(EXERCISE BRIEF):
Every line of the listing is returned unchanged, and every picture is dropped.

DATASET ENTRIES START

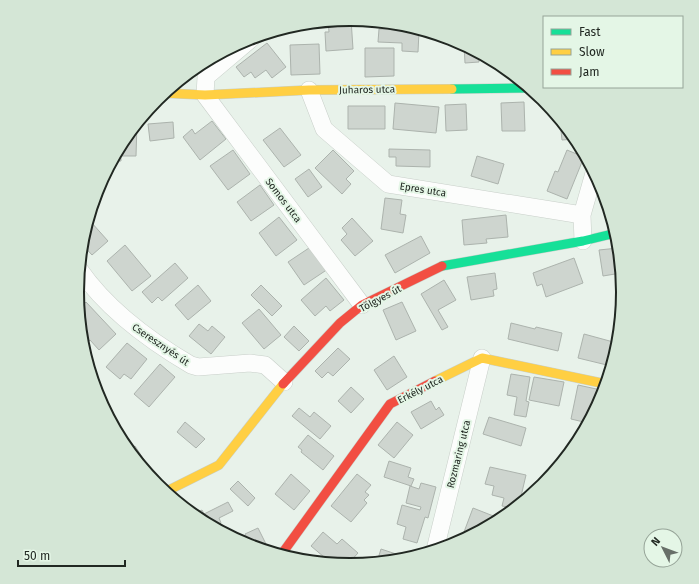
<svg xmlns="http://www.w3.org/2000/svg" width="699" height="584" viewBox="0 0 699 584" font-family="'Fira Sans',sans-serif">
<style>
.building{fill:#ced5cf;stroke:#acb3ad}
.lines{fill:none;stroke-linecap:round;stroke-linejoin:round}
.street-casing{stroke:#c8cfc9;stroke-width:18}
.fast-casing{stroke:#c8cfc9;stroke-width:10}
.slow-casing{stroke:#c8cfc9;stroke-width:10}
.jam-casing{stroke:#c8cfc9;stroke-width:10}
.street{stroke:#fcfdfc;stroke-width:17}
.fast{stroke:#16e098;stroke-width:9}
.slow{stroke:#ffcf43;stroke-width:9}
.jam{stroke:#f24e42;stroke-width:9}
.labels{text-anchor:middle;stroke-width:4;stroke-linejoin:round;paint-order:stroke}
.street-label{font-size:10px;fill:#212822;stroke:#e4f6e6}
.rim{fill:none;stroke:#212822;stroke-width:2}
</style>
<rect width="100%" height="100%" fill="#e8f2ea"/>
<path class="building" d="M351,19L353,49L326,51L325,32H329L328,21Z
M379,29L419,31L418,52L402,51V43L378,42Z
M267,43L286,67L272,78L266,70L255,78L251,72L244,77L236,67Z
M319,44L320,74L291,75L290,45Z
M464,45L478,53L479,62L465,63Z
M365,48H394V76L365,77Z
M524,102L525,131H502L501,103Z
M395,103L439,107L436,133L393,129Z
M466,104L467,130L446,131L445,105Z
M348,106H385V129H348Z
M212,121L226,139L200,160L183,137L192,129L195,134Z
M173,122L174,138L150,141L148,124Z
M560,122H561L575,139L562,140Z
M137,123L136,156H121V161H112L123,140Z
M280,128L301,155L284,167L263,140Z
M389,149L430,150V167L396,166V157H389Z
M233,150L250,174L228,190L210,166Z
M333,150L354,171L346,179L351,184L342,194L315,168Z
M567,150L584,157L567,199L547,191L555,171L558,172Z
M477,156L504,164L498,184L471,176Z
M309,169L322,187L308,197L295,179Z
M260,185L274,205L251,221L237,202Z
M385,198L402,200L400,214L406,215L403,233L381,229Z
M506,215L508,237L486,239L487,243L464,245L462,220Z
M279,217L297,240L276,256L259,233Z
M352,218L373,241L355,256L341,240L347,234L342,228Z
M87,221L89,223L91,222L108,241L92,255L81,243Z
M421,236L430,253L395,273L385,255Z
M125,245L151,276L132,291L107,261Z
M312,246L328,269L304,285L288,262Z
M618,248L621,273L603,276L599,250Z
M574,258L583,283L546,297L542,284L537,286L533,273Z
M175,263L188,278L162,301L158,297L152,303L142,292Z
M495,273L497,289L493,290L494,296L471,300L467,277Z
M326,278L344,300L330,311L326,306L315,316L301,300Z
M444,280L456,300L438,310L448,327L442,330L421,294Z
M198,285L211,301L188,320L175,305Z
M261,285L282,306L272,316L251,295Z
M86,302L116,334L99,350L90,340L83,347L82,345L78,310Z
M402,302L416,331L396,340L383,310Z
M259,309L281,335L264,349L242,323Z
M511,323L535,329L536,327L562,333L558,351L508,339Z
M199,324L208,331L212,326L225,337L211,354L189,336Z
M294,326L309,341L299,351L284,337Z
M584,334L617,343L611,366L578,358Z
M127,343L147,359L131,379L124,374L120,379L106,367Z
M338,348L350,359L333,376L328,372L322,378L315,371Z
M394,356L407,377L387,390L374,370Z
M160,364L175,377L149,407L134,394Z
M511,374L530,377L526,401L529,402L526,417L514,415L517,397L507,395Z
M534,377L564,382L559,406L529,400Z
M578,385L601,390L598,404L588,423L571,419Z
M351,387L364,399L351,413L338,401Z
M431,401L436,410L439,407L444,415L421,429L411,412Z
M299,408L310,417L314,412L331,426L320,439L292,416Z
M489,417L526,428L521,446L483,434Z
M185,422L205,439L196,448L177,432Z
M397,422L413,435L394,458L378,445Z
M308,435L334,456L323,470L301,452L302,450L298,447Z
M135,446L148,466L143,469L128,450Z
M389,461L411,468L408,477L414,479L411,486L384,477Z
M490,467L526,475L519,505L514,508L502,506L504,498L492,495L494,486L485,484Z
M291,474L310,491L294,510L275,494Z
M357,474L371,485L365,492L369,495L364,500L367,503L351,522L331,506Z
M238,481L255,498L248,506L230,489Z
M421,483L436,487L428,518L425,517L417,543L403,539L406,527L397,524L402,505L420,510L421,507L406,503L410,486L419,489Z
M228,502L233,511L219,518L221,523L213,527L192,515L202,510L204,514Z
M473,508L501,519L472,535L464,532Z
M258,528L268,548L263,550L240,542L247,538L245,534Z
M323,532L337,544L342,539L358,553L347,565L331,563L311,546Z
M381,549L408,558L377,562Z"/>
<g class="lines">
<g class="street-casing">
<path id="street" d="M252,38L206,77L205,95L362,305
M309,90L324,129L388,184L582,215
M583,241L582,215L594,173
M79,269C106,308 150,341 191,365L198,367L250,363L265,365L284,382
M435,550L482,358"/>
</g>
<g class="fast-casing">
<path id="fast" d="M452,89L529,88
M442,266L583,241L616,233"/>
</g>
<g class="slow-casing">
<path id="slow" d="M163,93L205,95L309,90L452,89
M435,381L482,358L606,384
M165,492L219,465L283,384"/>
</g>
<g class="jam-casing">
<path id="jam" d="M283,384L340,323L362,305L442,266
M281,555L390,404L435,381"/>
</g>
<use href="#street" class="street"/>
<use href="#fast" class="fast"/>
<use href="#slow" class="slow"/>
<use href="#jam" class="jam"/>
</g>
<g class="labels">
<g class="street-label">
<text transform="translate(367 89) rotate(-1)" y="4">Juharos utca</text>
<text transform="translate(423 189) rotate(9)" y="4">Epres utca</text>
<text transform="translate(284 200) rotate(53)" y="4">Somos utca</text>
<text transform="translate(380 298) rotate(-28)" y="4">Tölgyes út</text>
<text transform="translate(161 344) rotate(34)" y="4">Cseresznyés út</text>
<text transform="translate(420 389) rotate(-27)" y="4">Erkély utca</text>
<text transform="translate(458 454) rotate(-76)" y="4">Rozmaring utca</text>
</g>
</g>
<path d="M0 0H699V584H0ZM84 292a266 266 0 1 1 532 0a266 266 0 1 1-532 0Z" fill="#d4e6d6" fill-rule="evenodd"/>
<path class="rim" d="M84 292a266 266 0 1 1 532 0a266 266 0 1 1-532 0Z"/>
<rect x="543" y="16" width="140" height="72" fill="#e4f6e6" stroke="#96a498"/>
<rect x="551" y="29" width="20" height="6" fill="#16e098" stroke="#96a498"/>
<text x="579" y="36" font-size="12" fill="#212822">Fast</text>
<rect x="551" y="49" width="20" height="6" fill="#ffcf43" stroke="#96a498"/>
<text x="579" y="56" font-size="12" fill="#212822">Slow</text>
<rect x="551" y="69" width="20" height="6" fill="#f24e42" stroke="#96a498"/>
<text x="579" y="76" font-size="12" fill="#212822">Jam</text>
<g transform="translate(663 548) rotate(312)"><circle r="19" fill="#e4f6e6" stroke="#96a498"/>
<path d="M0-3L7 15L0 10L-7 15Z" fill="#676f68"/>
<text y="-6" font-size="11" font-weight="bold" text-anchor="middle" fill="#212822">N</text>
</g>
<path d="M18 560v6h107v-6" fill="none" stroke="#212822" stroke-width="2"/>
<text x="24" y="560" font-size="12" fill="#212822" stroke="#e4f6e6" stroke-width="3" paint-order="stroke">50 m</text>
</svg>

DATASET ENTRIES END

(OUTPUT OF THE TASK):
<svg xmlns="http://www.w3.org/2000/svg" width="699" height="584" viewBox="0 0 699 584" font-family="'Fira Sans',sans-serif">
<style>
.building{fill:#ced5cf;stroke:#acb3ad}
.lines{fill:none;stroke-linecap:round;stroke-linejoin:round}
.street-casing{stroke:#c8cfc9;stroke-width:18}
.fast-casing{stroke:#c8cfc9;stroke-width:10}
.slow-casing{stroke:#c8cfc9;stroke-width:10}
.jam-casing{stroke:#c8cfc9;stroke-width:10}
.street{stroke:#fcfdfc;stroke-width:17}
.fast{stroke:#16e098;stroke-width:9}
.slow{stroke:#ffcf43;stroke-width:9}
.jam{stroke:#f24e42;stroke-width:9}
.labels{text-anchor:middle;stroke-width:4;stroke-linejoin:round;paint-order:stroke}
.street-label{font-size:10px;fill:#212822;stroke:#e4f6e6}
.rim{fill:none;stroke:#212822;stroke-width:2}
</style>
<rect width="100%" height="100%" fill="#e8f2ea"/>
<path class="building" d="M351,19L353,49L326,51L325,32H329L328,21Z
M379,29L419,31L418,52L402,51V43L378,42Z
M267,43L286,67L272,78L266,70L255,78L251,72L244,77L236,67Z
M319,44L320,74L291,75L290,45Z
M464,45L478,53L479,62L465,63Z
M365,48H394V76L365,77Z
M524,102L525,131H502L501,103Z
M395,103L439,107L436,133L393,129Z
M466,104L467,130L446,131L445,105Z
M348,106H385V129H348Z
M212,121L226,139L200,160L183,137L192,129L195,134Z
M173,122L174,138L150,141L148,124Z
M560,122H561L575,139L562,140Z
M137,123L136,156H121V161H112L123,140Z
M280,128L301,155L284,167L263,140Z
M389,149L430,150V167L396,166V157H389Z
M233,150L250,174L228,190L210,166Z
M333,150L354,171L346,179L351,184L342,194L315,168Z
M567,150L584,157L567,199L547,191L555,171L558,172Z
M477,156L504,164L498,184L471,176Z
M309,169L322,187L308,197L295,179Z
M260,185L274,205L251,221L237,202Z
M385,198L402,200L400,214L406,215L403,233L381,229Z
M506,215L508,237L486,239L487,243L464,245L462,220Z
M279,217L297,240L276,256L259,233Z
M352,218L373,241L355,256L341,240L347,234L342,228Z
M87,221L89,223L91,222L108,241L92,255L81,243Z
M421,236L430,253L395,273L385,255Z
M125,245L151,276L132,291L107,261Z
M312,246L328,269L304,285L288,262Z
M618,248L621,273L603,276L599,250Z
M574,258L583,283L546,297L542,284L537,286L533,273Z
M175,263L188,278L162,301L158,297L152,303L142,292Z
M495,273L497,289L493,290L494,296L471,300L467,277Z
M326,278L344,300L330,311L326,306L315,316L301,300Z
M444,280L456,300L438,310L448,327L442,330L421,294Z
M198,285L211,301L188,320L175,305Z
M261,285L282,306L272,316L251,295Z
M86,302L116,334L99,350L90,340L83,347L82,345L78,310Z
M402,302L416,331L396,340L383,310Z
M259,309L281,335L264,349L242,323Z
M511,323L535,329L536,327L562,333L558,351L508,339Z
M199,324L208,331L212,326L225,337L211,354L189,336Z
M294,326L309,341L299,351L284,337Z
M584,334L617,343L611,366L578,358Z
M127,343L147,359L131,379L124,374L120,379L106,367Z
M338,348L350,359L333,376L328,372L322,378L315,371Z
M394,356L407,377L387,390L374,370Z
M160,364L175,377L149,407L134,394Z
M511,374L530,377L526,401L529,402L526,417L514,415L517,397L507,395Z
M534,377L564,382L559,406L529,400Z
M578,385L601,390L598,404L588,423L571,419Z
M351,387L364,399L351,413L338,401Z
M431,401L436,410L439,407L444,415L421,429L411,412Z
M299,408L310,417L314,412L331,426L320,439L292,416Z
M489,417L526,428L521,446L483,434Z
M185,422L205,439L196,448L177,432Z
M397,422L413,435L394,458L378,445Z
M308,435L334,456L323,470L301,452L302,450L298,447Z
M135,446L148,466L143,469L128,450Z
M389,461L411,468L408,477L414,479L411,486L384,477Z
M490,467L526,475L519,505L514,508L502,506L504,498L492,495L494,486L485,484Z
M291,474L310,491L294,510L275,494Z
M357,474L371,485L365,492L369,495L364,500L367,503L351,522L331,506Z
M238,481L255,498L248,506L230,489Z
M421,483L436,487L428,518L425,517L417,543L403,539L406,527L397,524L402,505L420,510L421,507L406,503L410,486L419,489Z
M228,502L233,511L219,518L221,523L213,527L192,515L202,510L204,514Z
M473,508L501,519L472,535L464,532Z
M258,528L268,548L263,550L240,542L247,538L245,534Z
M323,532L337,544L342,539L358,553L347,565L331,563L311,546Z
M381,549L408,558L377,562Z"/>
<g class="lines">
<g class="street-casing">
<path id="street" d="M252,38L206,77L205,95L362,305
M309,90L324,129L388,184L582,215
M583,241L582,215L594,173
M79,269C106,308 150,341 191,365L198,367L250,363L265,365L284,382
M435,550L482,358"/>
</g>
<g class="fast-casing">
<path id="fast" d="M452,89L529,88
M442,266L583,241L616,233"/>
</g>
<g class="slow-casing">
<path id="slow" d="M163,93L205,95L309,90L452,89
M435,381L482,358L606,384
M165,492L219,465L283,384"/>
</g>
<g class="jam-casing">
<path id="jam" d="M283,384L340,323L362,305L442,266
M281,555L390,404L435,381"/>
</g>
<use href="#street" class="street"/>
<use href="#fast" class="fast"/>
<use href="#slow" class="slow"/>
<use href="#jam" class="jam"/>
</g>
<g class="labels">
<g class="street-label">
<text transform="translate(367 89) rotate(-1)" y="4">Juharos utca</text>
<text transform="translate(423 189) rotate(9)" y="4">Epres utca</text>
<text transform="translate(284 200) rotate(53)" y="4">Somos utca</text>
<text transform="translate(380 298) rotate(-28)" y="4">Tölgyes út</text>
<text transform="translate(161 344) rotate(34)" y="4">Cseresznyés út</text>
<text transform="translate(420 389) rotate(-27)" y="4">Erkély utca</text>
<text transform="translate(458 454) rotate(-76)" y="4">Rozmaring utca</text>
</g>
</g>
<path d="M0 0H699V584H0ZM84 292a266 266 0 1 1 532 0a266 266 0 1 1-532 0Z" fill="#d4e6d6" fill-rule="evenodd"/>
<path class="rim" d="M84 292a266 266 0 1 1 532 0a266 266 0 1 1-532 0Z"/>
<rect x="543" y="16" width="140" height="72" fill="#e4f6e6" stroke="#96a498"/>
<rect x="551" y="29" width="20" height="6" fill="#16e098" stroke="#96a498"/>
<text x="579" y="36" font-size="12" fill="#212822">Fast</text>
<rect x="551" y="49" width="20" height="6" fill="#ffcf43" stroke="#96a498"/>
<text x="579" y="56" font-size="12" fill="#212822">Slow</text>
<rect x="551" y="69" width="20" height="6" fill="#f24e42" stroke="#96a498"/>
<text x="579" y="76" font-size="12" fill="#212822">Jam</text>
<g transform="translate(663 548) rotate(312)"><circle r="19" fill="#e4f6e6" stroke="#96a498"/>
<path d="M0-3L7 15L0 10L-7 15Z" fill="#676f68"/>
<text y="-6" font-size="11" font-weight="bold" text-anchor="middle" fill="#212822">N</text>
</g>
<path d="M18 560v6h107v-6" fill="none" stroke="#212822" stroke-width="2"/>
<text x="24" y="560" font-size="12" fill="#212822" stroke="#e4f6e6" stroke-width="3" paint-order="stroke">50 m</text>
</svg>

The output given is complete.